Attacks on ADSL

[laura]

About a few days ago i realised slow internet speeds, normally my internet speed is very fast about 40k. One evening it was particularly slow. The only computer partially accessible from the outside is my linux machine. When checking the log files i have found apache was not accessed that often, but ssh was. In fact someone has been looking for a backdoor running through common account names looking for a way in - but i have disabled unused accounts and use passwords.

Is anybody else experiencing such attacks On such attack lasted for more than 30 mins. What can i do to stop the attacks at the source, so that they dont clogg my connection.

Is the best solution to the high tech problem a low tech solution - just unplug ? How impracticle is that!

Laura

 

[RichardP]

Plenty of them..... it happens on iBurst and ADSL

Nov 14 01:46:36 sshd[29858]: Invalid user Friends from ::ffff:217.168.145.134
Nov 14 01:46:39 sshd[29860]: Invalid user George from ::ffff:217.168.145.134
Nov 14 01:46:42 sshd[29862]: Invalid user Shadow from ::ffff:217.168.145.134
Nov 14 01:46:44 sshd[29864]: Invalid user Mihai from ::ffff:217.168.145.134
Nov 14 01:46:47 sshd[29866]: Invalid user Mike from ::ffff:217.168.145.134
Nov 14 01:46:50 sshd[29868]: Invalid user Michael from ::ffff:217.168.145.134
Nov 14 01:46:53 sshd[29870]: Invalid user hello from ::ffff:217.168.145.134
Nov 14 01:46:56 sshd[29872]: Invalid user alo from ::ffff:217.168.145.134
Nov 14 01:46:59 sshd[29874]: Invalid user bit from ::ffff:217.168.145.134
Nov 14 01:47:01 sshd[29876]: Invalid user bit from ::ffff:217.168.145.134
Nov 14 01:47:04 sshd[29878]: Invalid user topgun from ::ffff:217.168.145.134

......... ad nauseum.

 

[Gambit]

I also experience ssh attacks quite often. I would love to know if there are many ssh boxes that are accessable on the net that have weak passwords. I always thought that people who use ssh were security conscious.

 

[Impregim]

@Laura

Depending on your network setup just dump/drop CIDR of the specific IP if you not running any sshd tunnels.

Info:
http://isc.sans.org/diary.php?storyid=846
http://denyhosts.sourceforge.net/

Hope it helps

 

[krycor]

yup noticed this happen the otherday.. since i don't use my ssh connection much i have disabled it for the time being till, if i still have adsl, nxt yr when varsity starts.

 

[thisgeek]

Probably the easiest thing to do is to disconnect for a few mins, and then reconnect. Hopefully you will get a new IP.

Blacklisting the IP that's attacking you might also work, since they won't be able to establish a connection to the port.

iptables -A INPUT -s <sourceip/32> -j DROP

That should hopefully drop the connections.

 

[Moederloos]

Get a lot of these as well. Best to use nice alpha-numeric passwords with some punctuation marks included.

)&S!blowme&^%

 

[Obelix]

- but i have disabled unused accounts and use passwords.
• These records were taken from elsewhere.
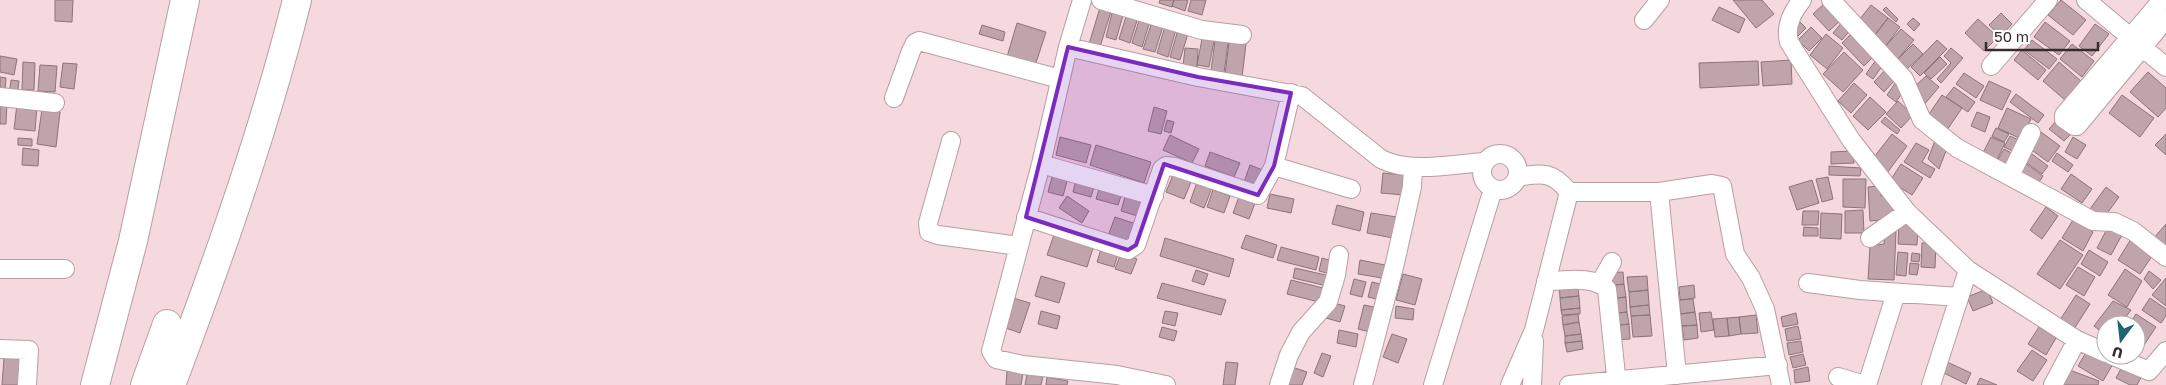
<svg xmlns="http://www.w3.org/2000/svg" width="2166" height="385" font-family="'Golos Text',sans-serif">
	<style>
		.building { fill: #bfa5ab; stroke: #8d747a }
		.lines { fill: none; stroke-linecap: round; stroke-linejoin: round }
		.minor-casing { stroke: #b89ea4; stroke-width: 20 }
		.motorway-casing { stroke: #b89ea4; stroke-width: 30 }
		.minor { stroke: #fff; stroke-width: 18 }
		.motorway { stroke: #fff; stroke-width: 28 }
		.marked { fill: #7b2cbf; fill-opacity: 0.2; stroke: #7b2cbf; stroke-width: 4; stroke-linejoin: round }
	</style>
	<rect width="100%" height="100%" fill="#f5d9df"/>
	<path class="building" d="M55,0H73L72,22L55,21Z
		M1160,0H1174L1172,7L1159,3Z
		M1174,0H1188L1185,11L1172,6Z
		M1191,0H1206L1202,15L1188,11Z
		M1733,0H1762L1774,14L1756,28Z
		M2061,0L2086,20L2073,35L2048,15Z
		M1102,1L1113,5L1100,47L1089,44Z
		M1826,2L1842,19L1829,31L1813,14Z
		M1871,5L1888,18L1873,37L1856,24Z
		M1719,7L1745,19L1739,33L1712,20Z
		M1886,7L1898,19L1896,22L1883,10Z
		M1113,9L1124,12L1116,40L1106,37Z
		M1128,10L1139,14L1130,43L1119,39Z
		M2001,13L2012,24L2001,36L1989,25Z
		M1141,14L1151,18L1142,47L1132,43Z
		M1888,18L1900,27L1884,48L1872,39Z
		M1913,18L1920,24L1914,31L1907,24Z
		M1153,19L1164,23L1155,52L1143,49Z
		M1797,19L1806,28L1798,36L1789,27Z
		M1978,19L1998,37L1984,51L1965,33Z
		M1843,21L1852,28L1842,40L1833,33Z
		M2045,22L2070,41L2059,55L2034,37Z
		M1017,23L1046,32L1034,69L1006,60Z
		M1166,23L1177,26L1168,57L1157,53Z
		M2095,24L2109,34L2092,56L2079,46Z
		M982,25L1005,32L1003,41L979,34Z
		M1179,26L1189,30L1180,60L1170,57Z
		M1811,27L1822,38L1809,51L1798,40Z
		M1901,29L1914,40L1897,60L1884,48Z
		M1855,30L1877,53L1864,66L1842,43Z
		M1216,33L1229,35L1224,73L1211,71Z
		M1230,34L1247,36L1242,77L1225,75Z
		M1826,34L1843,48L1827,69L1810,55Z
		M1202,39L1214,41L1209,67L1197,65Z
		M1937,40L1947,49L1920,76L1911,67Z
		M2032,40L2057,59L2049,69L2024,50Z
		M1913,44L1923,54L1907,69L1897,60Z
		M2072,44L2094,61L2082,77L2060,59Z
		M1185,48L1198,49L1197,67L1183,66Z
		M1951,48L1963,58L1941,83L1937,79L1951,63L1944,56Z
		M2022,50L2046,70L2038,80L2014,60Z
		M1844,52L1863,70L1843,92L1823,74Z
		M0,56L17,59L14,75L0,72Z
		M1940,57L1947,64L1931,79L1924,73Z
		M1791,60L1792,84L1763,86L1761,62Z
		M1876,60L1883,65L1873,79L1866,74Z
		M1758,61L1759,85L1700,88L1699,63Z
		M23,62L35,63L34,90H22Z
		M2059,62L2081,81L2065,100L2043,81Z
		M63,63L77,64L74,89L60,87Z
		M40,65L57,66L55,92L38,91Z
		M1886,69L1896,79L1884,92L1874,82Z
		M2148,72L2166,88V108L2158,117L2130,92Z
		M1964,73L1984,86L1976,98L1956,84Z
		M1926,76L1939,87L1923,106L1913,88Z
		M0,77L6,78L5,92L0,91Z
		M11,80L19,81L17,96L9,95Z
		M1989,81L2011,91L2002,110L1980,100Z
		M1896,82L1905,89L1896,102L1887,95Z
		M1854,83L1867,95L1851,113L1838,101Z
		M1954,87L1975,102L1968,112L1946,97Z
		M2016,94L2044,115L2038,123L2010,102Z
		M1942,95L1962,108L1945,133L1925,120Z
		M2122,95L2154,118L2140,137L2109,113Z
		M1870,97L1886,112L1868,130L1853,116Z
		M0,101H7L6,124H0Z
		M1898,101L1913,115L1901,128L1886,114Z
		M17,104L37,106L35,131L14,129Z
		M1154,107L1167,111L1161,134L1148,131Z
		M2007,108L2031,119L2021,139L1998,128Z
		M42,109L60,112L56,147L37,144Z
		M1977,112L1990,117L1985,132L1971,126Z
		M1885,117L1900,130L1897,134L1881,122Z
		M1167,120L1174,122L1171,133L1164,131Z
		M2057,120L2072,133L2064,141L2049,129Z
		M1996,128L2009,134L2004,142L1992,136Z
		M2041,132L2060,146L2048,162L2029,148Z
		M1892,134L1907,146L1887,173L1871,161Z
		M2166,134V155L2155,145Z
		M1170,135L1199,149L1192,163L1163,150Z
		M2010,136L2025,143L2019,154L2004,147Z
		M1060,137L1091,145L1086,163L1056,155Z
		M1991,137L2005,143L1994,166L1980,159Z
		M2073,137L2086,145L2077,159L2065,152Z
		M18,138L32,139V146L18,145Z
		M1936,138L1949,143L1939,169L1928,159Z
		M1916,143L1929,150L1922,162L1935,169L1930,178L1904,162Z
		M1096,145L1151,162L1144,183L1090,165Z
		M23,148L39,150L38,166L22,165Z
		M2004,149L2017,156L2008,172L1995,165Z
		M1853,151L1854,163L1831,164V152Z
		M2028,151L2048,166L2042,174L2022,159Z
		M1210,152L1240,163L1234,177L1205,166Z
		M2057,153L2073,165L2068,172L2052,161Z
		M2021,160L2043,176L2035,188L2012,173Z
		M1901,164L1923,178L1912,195L1890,181Z
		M1250,165L1265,171L1260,187L1244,182Z
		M1829,166L1861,168L1860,176L1829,175Z
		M1054,170L1069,174L1063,196L1048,192Z
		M1383,173L1405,175L1404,195L1381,193Z
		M2071,174L2092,189L2082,203L2061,189Z
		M1173,175L1191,182L1184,199L1166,192Z
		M1077,176L1096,181L1091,197L1073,192Z
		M1828,177L1833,199L1822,202L1816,179Z
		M1843,179H1866L1865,208L1843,207Z
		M1812,180L1819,203L1797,210L1789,187Z
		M1197,182L1212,188L1204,208L1190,202Z
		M1101,183L1123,190L1118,205L1096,199Z
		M1880,186L1881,196H1892L1893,219L1870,221L1868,187Z
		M2106,187L2119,197L2103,219L2090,209Z
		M1127,190L1147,197L1141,217L1121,211Z
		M1213,190L1230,196L1224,213L1207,207Z
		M1270,194L1294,199L1291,213L1267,208Z
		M1067,196L1089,211L1082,223L1059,208Z
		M1239,197L1255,203L1249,219L1233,213Z
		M1337,205L1364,212L1360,231L1332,224Z
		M2046,207L2058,216L2042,239L2030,230Z
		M1863,210L1864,233H1845V211Z
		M1803,211H1819L1818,225H1802Z
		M1371,213L1397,217L1393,238L1367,233Z
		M1821,213L1842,214L1841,239L1820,238Z
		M1115,217L1136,224L1130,243L1108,236Z
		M2073,220L2093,232L2083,251L2062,238Z
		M1899,224L1918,225L1917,245L1898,244Z
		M2166,224V250L2153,239Z
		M1804,227L1818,228V236H1803Z
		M2108,227L2122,235L2111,255L2097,248Z
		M1056,229L1095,242L1087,267L1047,255Z
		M1885,230L1896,232L1894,280L1868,279L1870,246L1884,244Z
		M1246,235L1277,245L1273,258L1241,248Z
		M1165,238L1234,259L1229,277L1160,256Z
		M2131,239L2154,253L2140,274L2118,260Z
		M2060,240L2083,255L2060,289L2037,274Z
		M1922,243H1936L1935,268L1921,267Z
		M1102,246L1119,251L1114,267L1097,262Z
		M1281,247L1319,257L1316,270L1277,260Z
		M2089,250L2108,262L2100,276L2081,264Z
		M1898,252L1908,253L1906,276L1896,275Z
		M1121,253L1137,259L1131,274L1115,269Z
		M1912,253L1920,254L1919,262L1911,261Z
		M1322,258L1333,261L1330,274L1319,271Z
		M1360,260L1385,265L1382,278L1358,274Z
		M1910,263L1919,264L1917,275L1909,274Z
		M2078,267L2095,277L2084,296L2066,285Z
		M1295,268L1330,276L1327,286L1293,278Z
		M2125,269L2142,281L2127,307L2108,295Z
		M1196,270L1208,274L1204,285L1192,281Z
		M2149,271L2161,280L2153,289L2144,279Z
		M1623,272L1624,284L1608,286L1606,273Z
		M1403,274L1422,279L1415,305L1396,300Z
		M1041,276L1065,283L1059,303L1035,296Z
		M1647,276L1648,290L1629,292L1627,277Z
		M2166,278V306L2152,295Z
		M1354,279L1366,282L1362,297L1350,294Z
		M1291,280L1323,288L1319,302L1287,294Z
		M1577,281L1579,296L1560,298L1559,283Z
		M1372,282L1384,285L1380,300L1368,297Z
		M1162,283L1226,300L1221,315L1157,298Z
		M1624,284L1626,297L1609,299L1608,286Z
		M1694,285L1695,298L1680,300L1679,287Z
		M1987,289L1993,303L1973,311L1967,297Z
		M1648,290L1649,305L1630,307L1629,292Z
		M2076,295L2090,304L2074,329L2060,320Z
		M1579,296L1580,308L1561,310L1560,298Z
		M1626,297L1627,312L1611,314L1609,299Z
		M1013,298L1030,303L1020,333L1003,327Z
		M2150,298L2166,309V316L2161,323L2142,310Z
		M1693,299L1695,312L1681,314L1679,300Z
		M2113,301L2131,310L2120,325H2106V335L2094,326Z
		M1330,302L1345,306L1340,322L1326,318Z
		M1364,305L1379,308L1374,333L1358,329Z
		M1649,305L1650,315L1631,316L1630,307Z
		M1396,306L1414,309L1413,320L1395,318Z
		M1580,308V314L1562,315L1561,310Z
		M1041,311L1060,316L1057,329L1038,324Z
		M1165,311L1178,313L1175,326L1162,323Z
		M1627,312L1629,324L1612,326L1611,314Z
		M1695,312L1697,325L1682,326L1680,314Z
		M1711,312L1714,330L1701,332L1699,313Z
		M1796,313L1798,324L1783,327L1781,317Z
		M1578,314L1579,322L1563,325L1562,316Z
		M2136,314L2156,327L2140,351L2136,349V325H2129Z
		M1650,315L1652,336L1633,337L1631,316Z
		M1756,315L1758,333L1741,334L1739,317Z
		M1739,317L1741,334L1729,336L1727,318Z
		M1727,318L1729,336L1715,337L1713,319Z
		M1579,322L1581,334L1565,336L1563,325Z
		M1629,324L1630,339L1614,340L1612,326Z
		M1697,325L1698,338L1684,340L1682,326Z
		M1798,326L1801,339L1787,341L1785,329Z
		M1162,327L1177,331L1174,341L1159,337Z
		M2039,327L2056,338L2046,355L2028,344Z
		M1339,330L1358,334L1356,347L1337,343Z
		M1392,334L1407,339L1398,363L1383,357Z
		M1581,334L1582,341L1565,343V336Z
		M1582,341L1583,349L1567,352L1565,343Z
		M1801,341L1803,352L1789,355L1787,343Z
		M2088,349L2113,364L2103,381L2078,366Z
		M2032,350L2047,360L2033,381L2017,371Z
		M1322,353L1331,356L1323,377L1314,373Z
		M1803,354L1806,365L1793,368L1790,357Z
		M4,358L21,359L20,385H2Z
		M1226,362L1238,363L1235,385H1223Z
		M1947,362L1971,373L1966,384L1942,372Z
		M2124,363L2143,374L2137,385H2130L2116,378Z
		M1289,366L1307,372L1302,385H1282Z
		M1808,367L1810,381L1795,383L1794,370Z
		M2067,369L2099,381L2098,385H2061Z
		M1007,371L1023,373L1021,385H1006Z
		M1027,374L1043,376L1041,385H1025Z
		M1047,377L1068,381L1067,385H1046Z
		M1980,378L1997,385H1977Z"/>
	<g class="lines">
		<defs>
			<path id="minor" d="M1101,0L1202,30L1242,35
				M1802,0C1792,12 1785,27 1789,42L1851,140L1907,212L1968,270L2077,340L2106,353
				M1831,0L1904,79L1922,120L1957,148L2093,221L2114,222L2133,231L2166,257
				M2086,0L2166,67
				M2162,0L2064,115V119L2074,126H2077L2166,19
				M1644,20L1660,0
				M1068,47L1082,0
				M1991,66L2048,0
				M0,97L55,103
				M894,98L911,51L915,43L919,41L1060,79
				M951,141L928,223L929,232L938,235L1019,246
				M1482 172a18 18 0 1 1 36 0a18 18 0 1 1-36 0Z
				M1041,164L1154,196
				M1274,166L1351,189
				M2010,176L2031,133
				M1569,192H1659L1712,184L1722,186L1735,254L1751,278L1765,309L1781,385
				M1659,192L1677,375
				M1026,217L1128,250L1136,245L1162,169L1166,166L1175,167L1258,195L1274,166L1291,93
				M1870,238L1907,212
				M0,269H65
				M1546,281C1565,281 1592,275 1607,289L1617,385
				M1600,283L1612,262
				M1808,283L1860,290L1959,297
				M0,349L29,350L27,385
				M2111,355L2149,371L2166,351
				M1838,377L1865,385
				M1166,385L1117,375L1023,365L996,359L991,351L1041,164L1068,47L1198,77L1302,96L1381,159C1411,174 1452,164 1485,162
				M1279,385L1289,355L1301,332L1328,302L1336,275L1339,255
				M1363,385L1395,263L1412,187L1413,167
				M1433,385L1493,189
				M1510,385L1534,330L1569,192C1552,171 1543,173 1517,177
				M1532,385L1534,341
				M1569,385L1778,365
				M1867,385L1896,293
				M1931,385L1968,270
				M2053,385L2077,340"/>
			<path id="motorway" d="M95,385L133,241L185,0
				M145,385L167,324
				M171,385C219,258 264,131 297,0"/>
		</defs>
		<use href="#minor" class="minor-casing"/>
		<use href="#motorway" class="motorway-casing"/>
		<use href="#minor" class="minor"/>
		<use href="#motorway" class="motorway"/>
	</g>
	<path class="marked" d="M1068,47L1198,77L1291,93L1274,166L1258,195L1164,164L1136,245L1128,250L1026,217Z"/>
	<g transform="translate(2121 340) rotate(195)"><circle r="24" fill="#ffffff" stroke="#afabab"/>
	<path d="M0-4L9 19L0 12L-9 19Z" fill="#1c6573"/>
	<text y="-8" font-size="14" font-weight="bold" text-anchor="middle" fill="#362c2e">U</text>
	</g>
	<path d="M1986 42v8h112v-8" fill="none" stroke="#362c2e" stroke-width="2.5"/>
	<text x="1994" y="42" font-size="15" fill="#362c2e" stroke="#ffffff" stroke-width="4" paint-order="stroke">50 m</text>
</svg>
I would disable password login and allow only public/private keys to login via ssh. Passwords can eventually be guessed given the right amount of time/luck

Obelix

 

[laura]

I think what i will do is block ip addresses in the IP filter at the WAN interface. But i still dont like the fact that it generates traffic that goes towards my precious cap.

 

[Obelix]

That is the biggest problem i have with per-usage billing. You end up getting billed for traffic you didnt want and there is no way for you to stop it.

 

[LethalChicken]

so it's telkom employees trying to break in to boost usage and profits

 

[martin]

so it's telkom employees trying to break in to boost usage and profits

lol, thank you for making us all paranoid Telkom

 

[laura]

im going extract the list of offending ip address for saix and will mail the abuse helpdesk i hope they will do something or at least help me, im hoping they will be able to do something about it. In the states something like this is a punishable offence, if done across state line a federal one, at that .
Does anybody know what can be done about it? What are the legal structures put in place for this sort of thing?

 

[nic777]

Surely there is a chance that people are trying to login in their boxes but are getting the wrong IP because the box is down or DDNS hasn't been updated ?!?!?


I don't see how Michael and George can be common account names?

 

[laura]

if its the same ip address in a period of 10 mins use different usernames to log in, basically using accounts like administrator, wheel, admin, administrator ...... these account names if like what kids read in a basic hacking guide

 

[rburley]

how do you check this if you are a nooB

 

[Moederloos]

how do you check this if you are a nooB

If you do not have a linux box, disable port 22 on your router.In fact, if you are a real n00B, disable all the incoming ports, except those you KNOW you need.

If you do have a linux box, google "iptables", "firewall" "ssh" etc - many HOWTOs.